12. Le libellé des articles correspondants du règlement n° 1475-95 diffère de celui du règlement n° 123-85.
13. Ainsi, en application de l'article 3, point 3, du règlement n° 1475-95, l'exemption continue à s'appliquer à l'obligation de ne pas vendre de véhicules automobiles neufs offerts par d'autres que le constructeur dans les mêmes locaux commerciaux, mais il est précisé que la vente de véhicules neufs d'une autre marque est autorisée si elle est effectuée " dans des locaux de vente séparés soumis à une gestion distincte, sous une forme d'entité juridique distincte et de manière telle qu'une confusion de marques soit exclue ".

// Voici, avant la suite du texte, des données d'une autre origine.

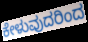
ಕೇಳುವುದರಿಂದ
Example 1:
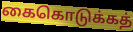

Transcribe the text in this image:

கைகொடுக்கத்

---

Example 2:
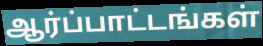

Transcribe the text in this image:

ஆர்ப்பாட்டங்கள்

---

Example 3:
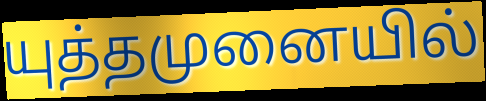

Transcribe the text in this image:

யுத்தமுனையில்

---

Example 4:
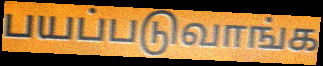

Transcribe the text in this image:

பயப்படுவாங்க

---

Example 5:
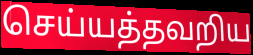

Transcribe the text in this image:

செய்யத்தவறிய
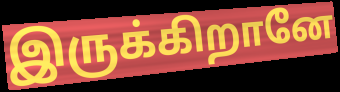
இருக்கிறானே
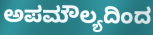
ಅಪಮೌಲ್ಯದಿಂದ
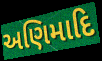
અણિમાદિ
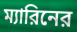
ম্যারিনের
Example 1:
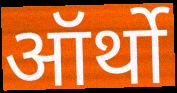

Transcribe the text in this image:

ऑर्थो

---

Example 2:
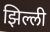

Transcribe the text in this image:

झिल्ली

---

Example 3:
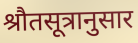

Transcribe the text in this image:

श्रौतसूत्रानुसार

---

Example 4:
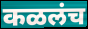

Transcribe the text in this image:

कळलंच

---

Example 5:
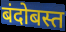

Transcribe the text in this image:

बंदोबस्त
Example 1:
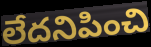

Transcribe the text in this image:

లేదనిపించి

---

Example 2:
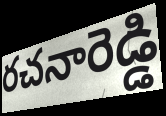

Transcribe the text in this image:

రచనారెడ్డి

14. L'article 4, paragraphe 1, point 3, du même règlement prévoit que ne fait pas obstacle à l'exemption l'engagement par lequel le distributeur s'oblige "à s'efforcer d'écouler pendant une période déterminée à l'intérieur du territoire convenu un nombre minimal de produits contractuels, fixé par les parties de commun accord ou, en cas de désaccord sur le nombre minimal de produits contractuels à écouler annuellement, par un tiers expert, en tenant compte notamment des ventes précédemment réalisées dans ce territoire ainsi que des estimations prévisionnelles de ventes pour ce territoire et au niveau national ".

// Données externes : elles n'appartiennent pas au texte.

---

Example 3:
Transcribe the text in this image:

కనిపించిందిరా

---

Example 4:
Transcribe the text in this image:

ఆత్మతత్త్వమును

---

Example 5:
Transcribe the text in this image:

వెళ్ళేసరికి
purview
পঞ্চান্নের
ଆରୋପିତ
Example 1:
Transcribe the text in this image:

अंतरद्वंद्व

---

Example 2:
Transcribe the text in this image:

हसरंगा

15. L'article 5, paragraphes 2 et 3, du règlement n° 1475-95 dispose :
"2. Lorsque le distributeur a assumé des obligations visées à l'article 4, paragraphe 1, pour améliorer la structure de la distribution et du service de vente et d'après-vente, l'exemption s'applique à condition que :
...
2) la durée de l'accord soit d'au moins cinq ans ou que le délai de résiliation ordinaire de l'accord conclu pour une période indéterminée soit d'au moins deux ans pour les deux parties; ce délai est réduit à un an au moins :
- lorsque le fournisseur est tenu de verser une indemnité appropriée en vertu de la loi ou d'une convention particulière, s'il est mis fin à l'accord
ou
- lorsqu'il s'agit de l'entrée du distributeur dans le réseau et de la première durée convenue de l'accord ou de la première possibilité de résiliation ordinaire ;
3) chaque partie s'engage à informer au moins six mois avant la cessation de l'accord qu'elle ne désire pas proroger un accord conclu pour une période déterminée.

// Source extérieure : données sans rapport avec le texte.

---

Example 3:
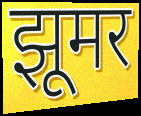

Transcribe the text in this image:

झूमर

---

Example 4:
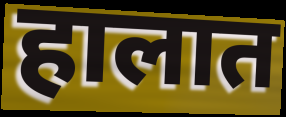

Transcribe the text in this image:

हालात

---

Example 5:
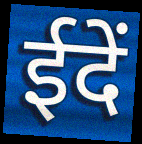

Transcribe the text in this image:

ईदें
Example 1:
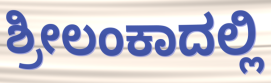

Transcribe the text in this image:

ಶ್ರೀಲಂಕಾದಲ್ಲಿ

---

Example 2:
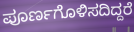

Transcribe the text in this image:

ಪೂರ್ಣಗೊಳಿಸದಿದ್ದರೆ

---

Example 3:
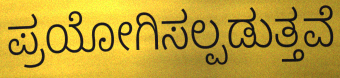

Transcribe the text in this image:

ಪ್ರಯೋಗಿಸಲ್ಪಡುತ್ತವೆ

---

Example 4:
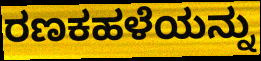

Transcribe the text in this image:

ರಣಕಹಳೆಯನ್ನು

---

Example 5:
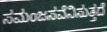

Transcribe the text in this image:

ಸಮಂಜಸವೆನಿಸುತ್ತದೆ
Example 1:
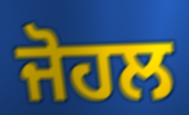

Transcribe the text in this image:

ਜੋਹਲ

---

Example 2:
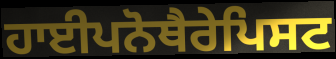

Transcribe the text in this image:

ਹਾਈਪਨੋਥੈਰੇਪਿਸਟ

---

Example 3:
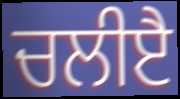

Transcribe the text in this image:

ਚਲੀੲੈ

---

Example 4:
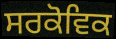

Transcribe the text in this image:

ਸਰਕੋਵਿਕ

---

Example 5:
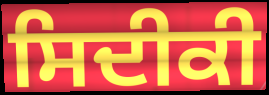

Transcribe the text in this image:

3. Les conditions d'exemption prévues aux paragraphes 1 et 2 ne préjugent pas :
- du droit du fournisseur de résilier l'accord moyennant un préavis d'au moins un an en cas de nécessité de réorganiser l'ensemble ou une partie substantielle du réseau,
- du droit d'une partie d'exercer la résiliation extraordinaire de l'accord en raison d'un manquement de l'autre partie à une de ses obligations essentielles.
Dans chaque cas, les parties doivent, en cas de désaccord, accepter un système de règlement rapide du litige, tel le recours à un tiers expert ou à un arbitre, sans préjudice du droit des parties de saisir le Tribunal compétent conformément aux dispositions du droit national applicable ".
Sur la recevabilité
16. Le gouvernement français, la Commission ainsi que Peugeot et Citroën ont mis en doute la pertinence des questions pour la solution du litige au principal au regard des arrêts du 15 février 1996, Grand garage albigeois e.a. (C-226-94, Rec. p. I-651), et Nissan France e.a. (C-309-94, Rec. p. I-677), dont il résulte que, si le règlement n° 123-85 concerne les rapports contractuels entre les fournisseurs et leurs distributeurs agréés, il n'a pas, en revanche, pour fonction de réglementer l'activité des tiers pouvant intervenir sur le marché en dehors du circuit des accords de distribution.
17. Cette même conclusion vaudrait en l'occurrence, l'affaire au principal concernant non pas un litige entre un fournisseur et son distributeur, mais une action intentée par des concessionnaires agréés contre un revendeur indépendant des réseaux officiels.
18. Le gouvernement français ajoute que, en tout état de cause, il n'y a pas lieu de répondre à la deuxième question, relative à l'interprétation du règlement n° 1475-95, étant donné que les faits à l'origine de l'arrêt de renvoi se sont produits sous l'empire du seul règlement n° 123-85.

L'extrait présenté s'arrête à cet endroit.